+++ Materials provided

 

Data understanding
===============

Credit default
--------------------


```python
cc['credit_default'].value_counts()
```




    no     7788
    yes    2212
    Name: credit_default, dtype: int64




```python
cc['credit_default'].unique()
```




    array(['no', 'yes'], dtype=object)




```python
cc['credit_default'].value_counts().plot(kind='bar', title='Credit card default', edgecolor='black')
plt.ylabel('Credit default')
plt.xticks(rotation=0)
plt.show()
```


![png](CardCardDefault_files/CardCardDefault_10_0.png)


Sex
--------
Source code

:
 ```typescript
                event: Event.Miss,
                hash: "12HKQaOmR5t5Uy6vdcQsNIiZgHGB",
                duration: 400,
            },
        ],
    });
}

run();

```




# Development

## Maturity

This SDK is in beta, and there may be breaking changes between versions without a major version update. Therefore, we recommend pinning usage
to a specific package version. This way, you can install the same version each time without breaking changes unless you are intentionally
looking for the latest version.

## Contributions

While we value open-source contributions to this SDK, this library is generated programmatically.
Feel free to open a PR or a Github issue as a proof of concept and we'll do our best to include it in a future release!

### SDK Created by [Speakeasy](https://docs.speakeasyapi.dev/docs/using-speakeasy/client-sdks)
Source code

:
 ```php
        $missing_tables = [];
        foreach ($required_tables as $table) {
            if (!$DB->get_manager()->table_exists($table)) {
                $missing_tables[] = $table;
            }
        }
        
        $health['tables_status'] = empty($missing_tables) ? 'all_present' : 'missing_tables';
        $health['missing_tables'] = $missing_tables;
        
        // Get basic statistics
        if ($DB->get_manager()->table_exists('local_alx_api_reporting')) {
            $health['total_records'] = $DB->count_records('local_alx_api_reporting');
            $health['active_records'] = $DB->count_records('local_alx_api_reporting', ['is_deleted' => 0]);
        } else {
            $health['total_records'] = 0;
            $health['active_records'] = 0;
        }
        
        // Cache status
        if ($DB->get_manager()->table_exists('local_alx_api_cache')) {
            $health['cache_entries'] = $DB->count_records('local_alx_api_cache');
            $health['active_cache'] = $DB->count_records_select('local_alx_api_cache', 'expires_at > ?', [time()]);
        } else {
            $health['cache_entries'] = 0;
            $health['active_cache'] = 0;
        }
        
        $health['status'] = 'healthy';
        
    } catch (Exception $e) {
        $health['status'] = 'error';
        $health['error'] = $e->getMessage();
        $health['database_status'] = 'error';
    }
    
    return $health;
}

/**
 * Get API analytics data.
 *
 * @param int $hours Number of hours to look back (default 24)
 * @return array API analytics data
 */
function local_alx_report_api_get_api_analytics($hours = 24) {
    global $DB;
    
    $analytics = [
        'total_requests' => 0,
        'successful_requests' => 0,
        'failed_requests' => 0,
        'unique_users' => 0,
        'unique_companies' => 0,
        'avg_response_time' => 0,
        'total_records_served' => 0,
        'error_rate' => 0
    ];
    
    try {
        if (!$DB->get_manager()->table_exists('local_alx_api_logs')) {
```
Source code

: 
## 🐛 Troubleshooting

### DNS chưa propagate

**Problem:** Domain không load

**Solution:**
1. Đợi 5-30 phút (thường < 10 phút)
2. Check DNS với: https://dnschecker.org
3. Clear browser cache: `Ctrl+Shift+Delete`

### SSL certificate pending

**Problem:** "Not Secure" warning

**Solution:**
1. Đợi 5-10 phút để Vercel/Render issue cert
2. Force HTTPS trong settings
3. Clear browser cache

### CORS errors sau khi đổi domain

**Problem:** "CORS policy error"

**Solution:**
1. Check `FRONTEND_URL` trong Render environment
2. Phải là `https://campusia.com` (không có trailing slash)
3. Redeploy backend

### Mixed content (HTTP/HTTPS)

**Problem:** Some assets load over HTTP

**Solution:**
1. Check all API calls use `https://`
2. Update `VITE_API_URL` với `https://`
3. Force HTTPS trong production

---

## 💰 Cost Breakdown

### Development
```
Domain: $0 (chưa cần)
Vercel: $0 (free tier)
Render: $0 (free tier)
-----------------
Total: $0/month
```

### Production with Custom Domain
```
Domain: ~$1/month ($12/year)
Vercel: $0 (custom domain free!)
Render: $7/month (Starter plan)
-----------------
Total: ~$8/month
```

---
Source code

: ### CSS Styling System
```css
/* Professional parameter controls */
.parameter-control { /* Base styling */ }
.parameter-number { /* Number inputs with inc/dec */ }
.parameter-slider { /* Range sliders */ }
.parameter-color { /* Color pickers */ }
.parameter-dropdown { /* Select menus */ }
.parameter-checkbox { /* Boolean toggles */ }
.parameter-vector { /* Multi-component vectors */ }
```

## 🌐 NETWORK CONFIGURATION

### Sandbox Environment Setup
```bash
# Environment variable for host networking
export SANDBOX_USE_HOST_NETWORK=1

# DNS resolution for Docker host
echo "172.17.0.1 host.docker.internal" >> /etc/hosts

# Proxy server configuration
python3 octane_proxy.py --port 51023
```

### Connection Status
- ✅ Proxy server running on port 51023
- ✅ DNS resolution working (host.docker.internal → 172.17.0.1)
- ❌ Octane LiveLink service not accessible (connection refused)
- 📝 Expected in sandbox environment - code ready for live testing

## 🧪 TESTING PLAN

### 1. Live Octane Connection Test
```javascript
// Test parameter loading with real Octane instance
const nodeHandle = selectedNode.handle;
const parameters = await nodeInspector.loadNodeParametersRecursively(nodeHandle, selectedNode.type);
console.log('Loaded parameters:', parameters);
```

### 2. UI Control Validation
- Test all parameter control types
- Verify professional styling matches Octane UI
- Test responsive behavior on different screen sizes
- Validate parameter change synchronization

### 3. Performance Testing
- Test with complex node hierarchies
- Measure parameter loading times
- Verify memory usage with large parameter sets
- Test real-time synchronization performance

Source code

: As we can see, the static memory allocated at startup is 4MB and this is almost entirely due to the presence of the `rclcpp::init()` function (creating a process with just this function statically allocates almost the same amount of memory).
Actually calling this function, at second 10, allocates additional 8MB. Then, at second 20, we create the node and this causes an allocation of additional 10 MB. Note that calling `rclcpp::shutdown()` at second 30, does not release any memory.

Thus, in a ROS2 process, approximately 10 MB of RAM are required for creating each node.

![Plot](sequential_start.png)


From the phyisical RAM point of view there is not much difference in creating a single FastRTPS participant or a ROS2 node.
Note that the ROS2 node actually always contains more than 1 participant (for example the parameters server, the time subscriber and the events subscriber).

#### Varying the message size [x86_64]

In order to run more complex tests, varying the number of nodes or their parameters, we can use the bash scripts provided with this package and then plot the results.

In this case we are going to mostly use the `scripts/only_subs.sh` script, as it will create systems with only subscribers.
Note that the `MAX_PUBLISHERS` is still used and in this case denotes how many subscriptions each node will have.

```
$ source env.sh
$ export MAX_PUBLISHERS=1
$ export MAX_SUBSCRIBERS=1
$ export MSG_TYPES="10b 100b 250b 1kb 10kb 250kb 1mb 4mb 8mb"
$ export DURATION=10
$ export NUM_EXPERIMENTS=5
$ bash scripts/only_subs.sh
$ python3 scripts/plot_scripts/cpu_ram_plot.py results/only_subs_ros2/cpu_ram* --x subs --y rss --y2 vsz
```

++++++

What is required: Starting at the first line of the records, print each line exactly, stopping after the line that contains "This SDK is".

Output for this task:
Data understanding
===============

Credit default
--------------------


```python
cc['credit_default'].value_counts()
```




    no     7788
    yes    2212
    Name: credit_default, dtype: int64




```python
cc['credit_default'].unique()
```




    array(['no', 'yes'], dtype=object)




```python
cc['credit_default'].value_counts().plot(kind='bar', title='Credit card default', edgecolor='black')
plt.ylabel('Credit default')
plt.xticks(rotation=0)
plt.show()
```


![png](CardCardDefault_files/CardCardDefault_10_0.png)


Sex
--------
Source code

:
 ```typescript
                event: Event.Miss,
                hash: "12HKQaOmR5t5Uy6vdcQsNIiZgHGB",
                duration: 400,
            },
        ],
    });
}

run();

```




# Development

## Maturity

This SDK is in beta, and there may be breaking changes between versions without a major version update. Therefore, we recommend pinning usage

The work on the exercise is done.